The authors developed a millimeter-sized optical voltage sensor based on AlN thin film that enables continuous AC voltage measurement with high accuracy and low power consumption, addressing limitations of existing transformers.

Findings

Achieved a resolution of 170mVrms at 5kHz bandwidth

Sensor operated with 110μW optical power from a low-cost LED

Maintained measurement accuracy within 0.04% over 20-60°C temperature range

Abstract

Continuous monitoring of voltages ranging from tens to hundreds of kV over environmental conditions, such as temperature, is of great interest in power grid applications. This is typically done via instrument transformers. These transformers, although accurate and robust to environmental conditions, are bulky and expensive, limiting their use in microgrids and distributed sensing applications.
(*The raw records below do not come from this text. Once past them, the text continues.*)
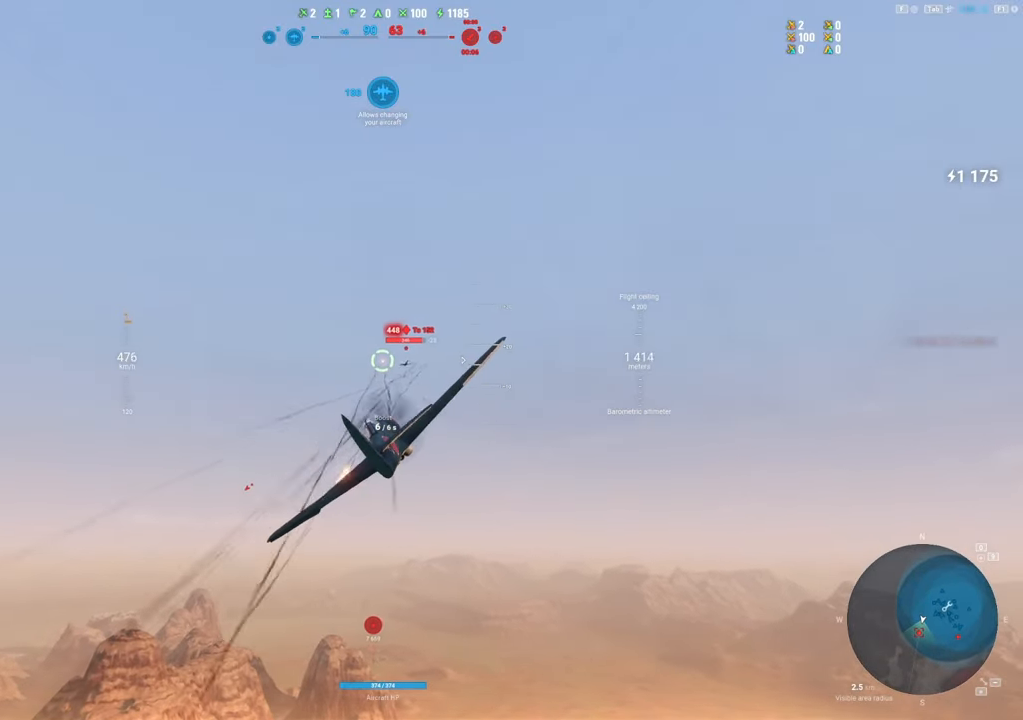
{"keys": [], "mouse": [], "mouse_move": "left", "events": [[133, "mouse_left", "up"], [266, "shift", "up"]]}
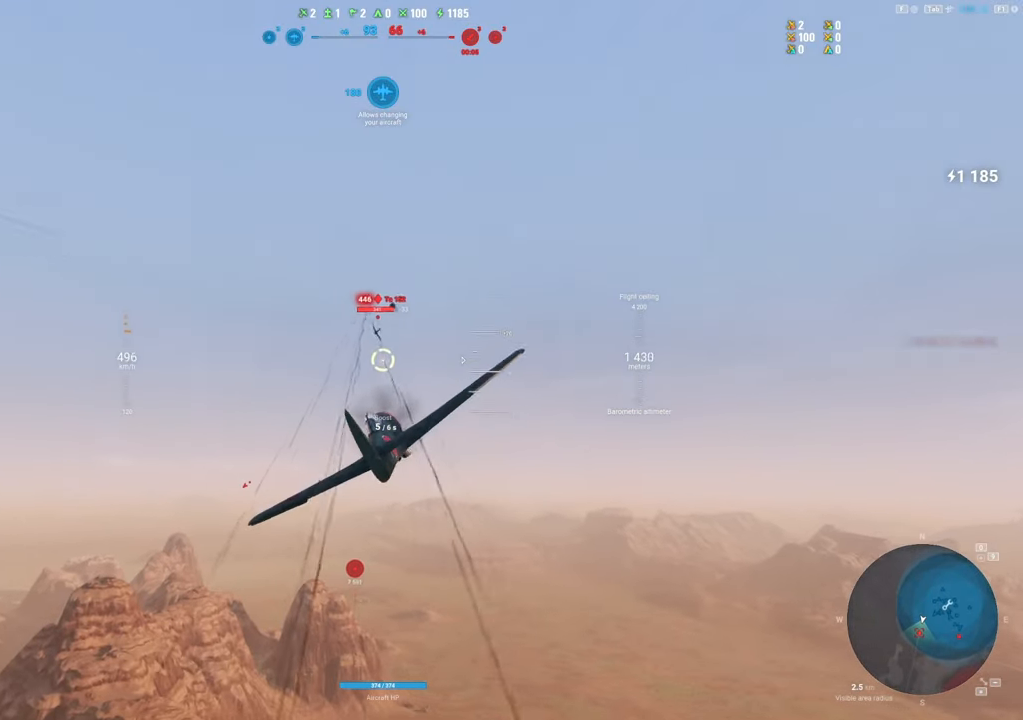
{"keys": ["a"], "mouse": [], "mouse_move": "still", "events": [[50, "a", "down"]]}
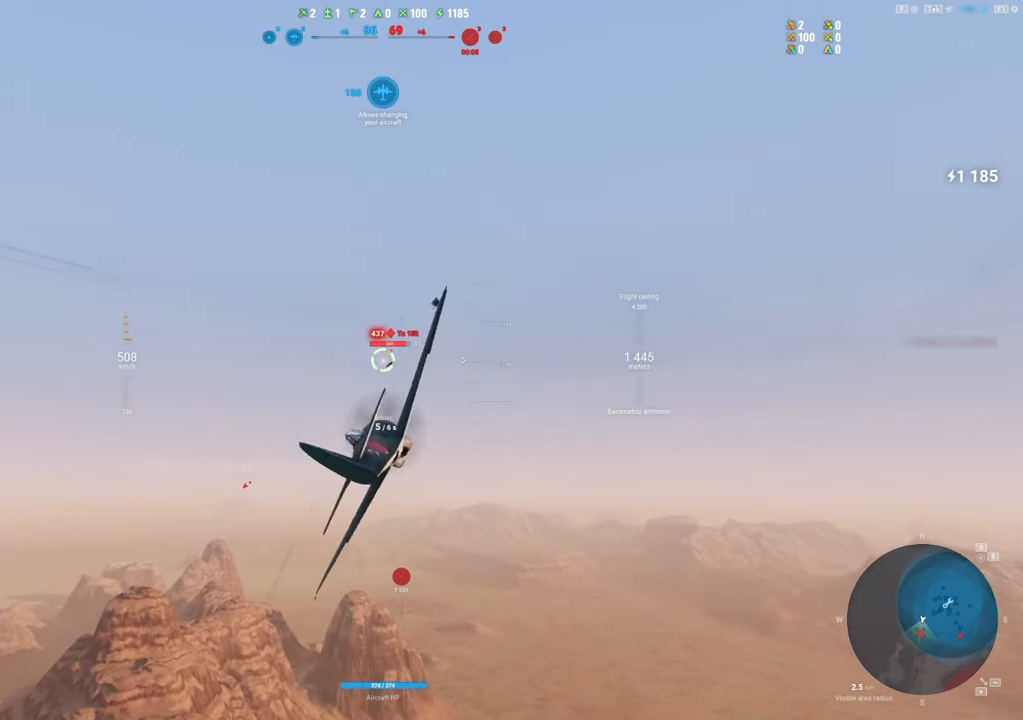
{"keys": ["a"], "mouse": ["left"], "mouse_move": "right", "events": [[16, "mouse_left", "down"], [166, "a", "up"], [400, "a", "down"]]}
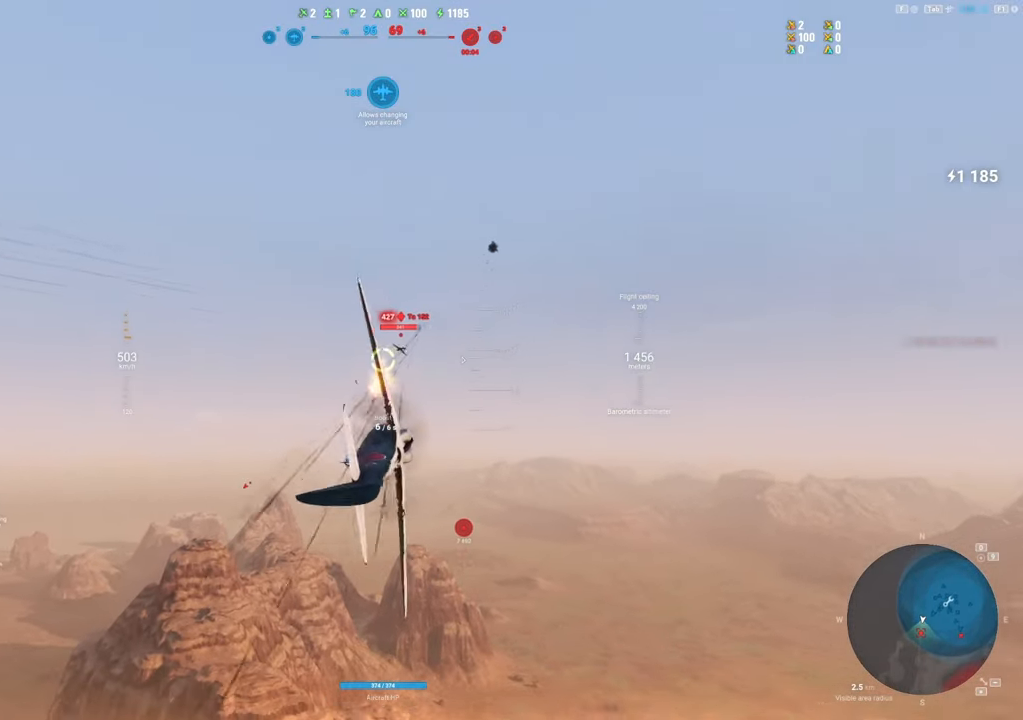
{"keys": ["a"], "mouse": ["left"], "mouse_move": "still", "events": [[133, "a", "up"], [416, "a", "down"]]}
Here, we present a millimeter-sized optical voltage sensor based on piezoelectric aluminum nitride (AlN) thin film for continuous measurements of AC voltages <350kVrms (via capacitive division) that avoids the drawbacks of existing voltage-sensing transformers. This sensor operated with 110uW incident optical power from a low-cost LED achieved a resolution of 170mVrms in a 5kHz bandwidth, a measurement inaccuracy of 0.04% due to sensor nonlinearity, and a gain deviation of +/-0.2% over the temperature range of ~20-60C. The sensor has a breakdown voltage of 100V, and its lifetime can meet or exceed that of instrument transformers when operated at voltages <42Vrms. We believe that our sensor has the potential to reduce the cost of grid monitoring, providing a path towards more distributed sensing and control of the grid.